** GIVEN ENTRIES follows **

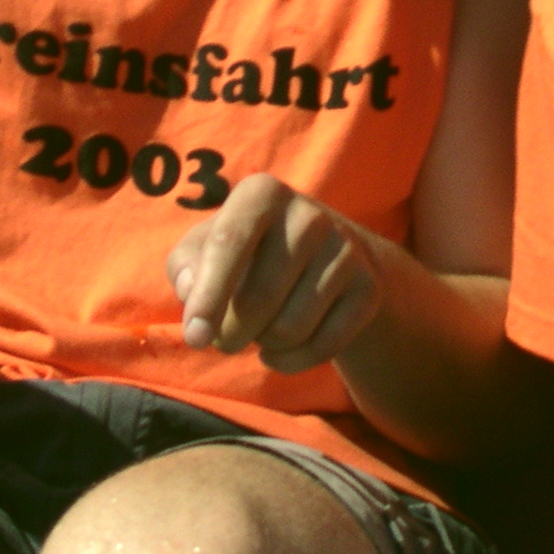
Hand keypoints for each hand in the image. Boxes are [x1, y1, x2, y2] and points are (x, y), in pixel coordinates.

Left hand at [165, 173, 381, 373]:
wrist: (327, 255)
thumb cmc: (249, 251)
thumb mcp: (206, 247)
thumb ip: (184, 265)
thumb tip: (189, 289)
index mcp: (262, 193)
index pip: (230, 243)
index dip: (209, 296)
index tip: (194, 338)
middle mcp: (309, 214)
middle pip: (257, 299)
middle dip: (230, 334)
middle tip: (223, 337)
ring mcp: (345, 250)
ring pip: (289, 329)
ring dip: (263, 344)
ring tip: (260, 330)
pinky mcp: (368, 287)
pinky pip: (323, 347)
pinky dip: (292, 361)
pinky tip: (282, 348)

** End of GIVEN ENTRIES **
** GIVEN ENTRIES follows **

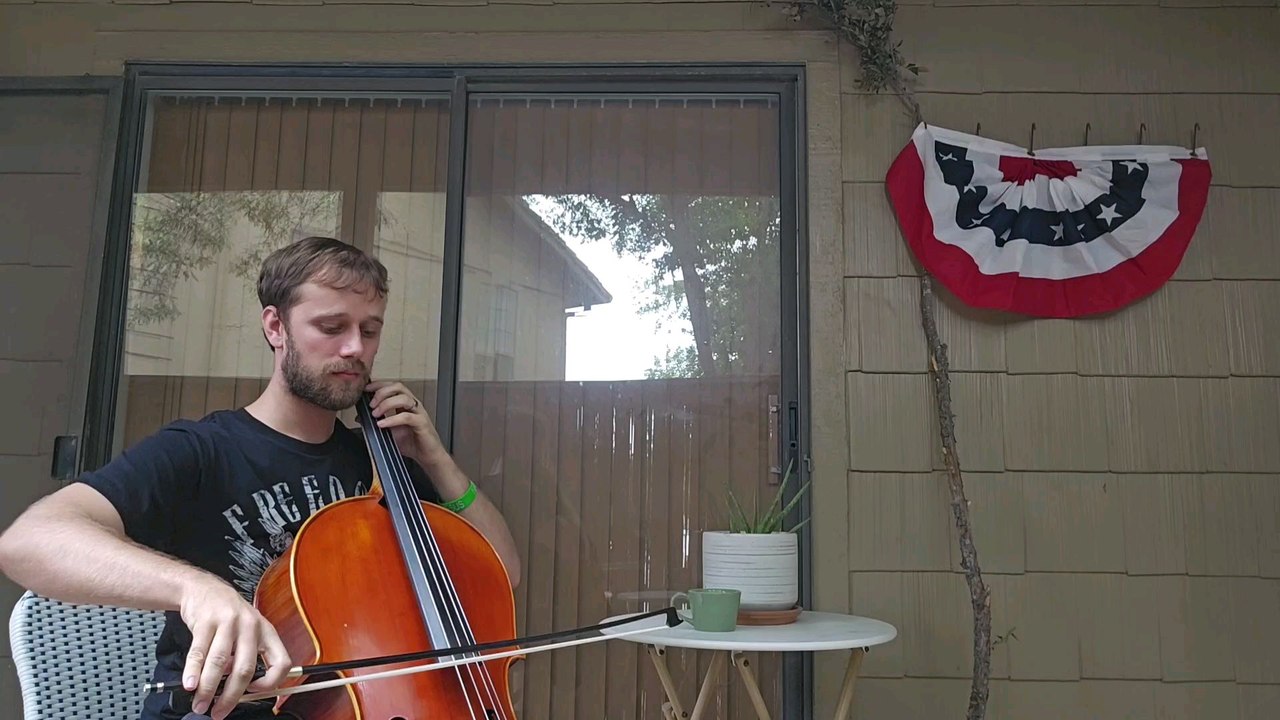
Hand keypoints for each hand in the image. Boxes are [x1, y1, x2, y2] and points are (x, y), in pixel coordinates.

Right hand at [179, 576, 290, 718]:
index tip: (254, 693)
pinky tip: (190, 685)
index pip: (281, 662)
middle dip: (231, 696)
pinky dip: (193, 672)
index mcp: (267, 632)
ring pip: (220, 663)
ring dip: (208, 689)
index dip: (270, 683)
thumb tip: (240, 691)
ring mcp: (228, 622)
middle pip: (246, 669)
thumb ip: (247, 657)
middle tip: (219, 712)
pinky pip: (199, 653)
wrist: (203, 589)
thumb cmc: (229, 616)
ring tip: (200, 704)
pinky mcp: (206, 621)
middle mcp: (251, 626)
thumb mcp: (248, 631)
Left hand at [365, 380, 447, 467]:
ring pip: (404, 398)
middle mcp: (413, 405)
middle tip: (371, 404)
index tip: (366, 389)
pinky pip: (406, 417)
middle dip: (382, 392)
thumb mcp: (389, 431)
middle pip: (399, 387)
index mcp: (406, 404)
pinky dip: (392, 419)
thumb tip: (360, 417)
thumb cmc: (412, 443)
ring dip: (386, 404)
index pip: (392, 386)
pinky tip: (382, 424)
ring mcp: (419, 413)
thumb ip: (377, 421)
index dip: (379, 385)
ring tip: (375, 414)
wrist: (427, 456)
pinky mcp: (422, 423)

** End of GIVEN ENTRIES **

| EXERCISE INSTRUCTIONS |
A single number is the answer: the count of lines in the material above that contain "ring".

| ANSWER TO THE PROBLEM |
12